WL: Market dynamics do count. Is it a problem that the industry appears to be embracing the same approach to licensing? Like the "lemmings off the cliff" analogy, could we all be pursuing the same opportunities to the detriment of optimal returns?
Bonifant: Companies have different priorities even if the criteria in evaluating targets and opportunities are similar. That tends to keep things fluid. Another element is reputation: companies like Genentech or Shire have been able to establish themselves as "first to play" in specific therapeutic areas and thus people will tend to follow their lead.
Randy Guggenheimer, Young & Partners: The industry tends to talk to the same experts. It is not surprising that companies will form similar conclusions. On the science side, discoveries are made, the papers are written, everyone reads them, and judgments are made as to whether these open a new commercial pathway. Companies also know that valuations are determined in part by what Wall Street likes. People have to pay attention because if Wall Street is already fired up then the deal will be seen as attractive.
Gwen Melincoff, Shire: When we acquired TKT in 2005—a very good deal for the record books —the initial reaction from Wall Street was negative; it drove our share price down as the analysts did not understand the rationale for Shire wanting to be in the orphan drug space. Once we went out and explained how this acquisition fit our overall business plan the situation turned around completely. This reveals the importance of clearly communicating the ways in which your strategy differentiates you against the competition—and, actually, the orphan space is hot.
WL:With this initial discussion around the Campbell survey as background, can we now focus on your assessment of the most important drivers of action on the licensing and deal-making front this year?
Stephen Simes, Biosante: The industry is obsessed with managing risk, perhaps overly so. The desire to avoid it has never been higher. Companies are sitting on huge stockpiles of cash that they won't invest or will invest reluctantly. The US tax structure discourages repatriation of overseas profits but the larger explanation may be because the planning cycle is so unpredictable. Companies are retrenching in many areas that are seen as critical to future innovation, as evidenced by Pfizer's decision to trim upwards of $2 billion from its annual R&D budget. This has implications for jobs and economic growth here in the US but also in other markets that favor the biopharmaceuticals sector as an industrial policy priority.

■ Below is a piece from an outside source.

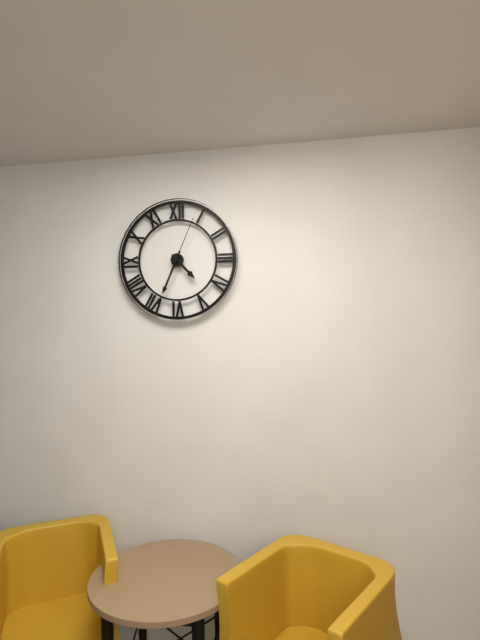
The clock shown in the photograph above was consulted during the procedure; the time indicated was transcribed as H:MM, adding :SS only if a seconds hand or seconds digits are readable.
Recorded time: 4:34:04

Davis: A key driver is the dawning awareness that the US is no longer going to subsidize the rest of the world in paying for pharmaceutical R&D. The domestic pricing environment going forward is likely to be much more like Europe. Anticipation of that is a key element why concerns about risk have increased. Likewise, the global consensus around IP is eroding and the impact of some changes could reduce the effective life of a patent by five years or more. Valuations would have nowhere to go but down.

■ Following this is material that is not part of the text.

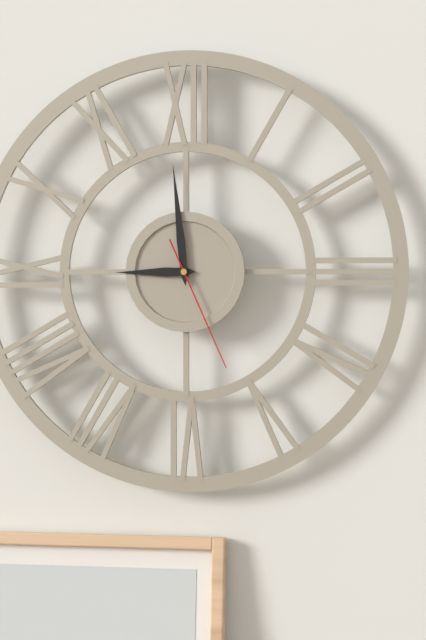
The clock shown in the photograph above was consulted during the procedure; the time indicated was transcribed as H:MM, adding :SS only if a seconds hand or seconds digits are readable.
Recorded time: 8:59:26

Beth Fordham-Meier, Targacept: IP is vital to maintaining a credible planning cycle in an industry with such long-term payouts. Yet the trend in public policy is not to extend the period of exclusivity for small molecules and even to reduce exclusivity for new drug technologies like biosimilars. The Obama Administration thinks this will offer large savings to purchasers, but the rationale is wrong: Companies will be reluctant to invest in innovative new products for patients if the period of market exclusivity isn't sufficient to offset the cost and risk. So the savings the Administration is banking on may never be realized because the new products on which the calculation is based may not come to market.
DeBenedetto: All of the areas where future growth is perceived to be high carry with them an equally high threshold of uncertainty and risk. The best example is the emerging country markets. Breaking out from the pack to succeed in China is becoming harder every day. What this means is it's more of a challenge for two parties to get to an agreement on valuing a deal, which is why about three-quarters of the deals being negotiated today include contingent valuation rights clauses, because uncertainty is so hard to measure.

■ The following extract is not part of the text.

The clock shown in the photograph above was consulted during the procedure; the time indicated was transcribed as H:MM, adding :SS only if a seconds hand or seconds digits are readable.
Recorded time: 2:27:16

Melincoff: We also have to acknowledge the impact this has internally within many of the smaller companies in biotech, where you have a board of directors that expects the company to do the "big deal" and the management team which has to confront these on-the-ground realities. This perception gap is frequently overlooked as to why so many negotiations fall short of goal.
John Craighead, Biotechnology Industry Organization (BIO): Public policy has a deep impact on industry investment. Large pharmaceutical companies are sitting on a lot of cash, but the unfavorable US corporate tax rate makes it more challenging to expand investment with this capital. One possible driver of success is to structure investments around offshore entities that moderate the tax exposure.
Fordham-Meier: Another trend is the insistence of payers that new medicines demonstrate clear clinical differentiation against existing therapies. This poses more challenges to the drug developer, but on the positive side it forces everyone to be more innovative and demonstrate clear benefit to patients.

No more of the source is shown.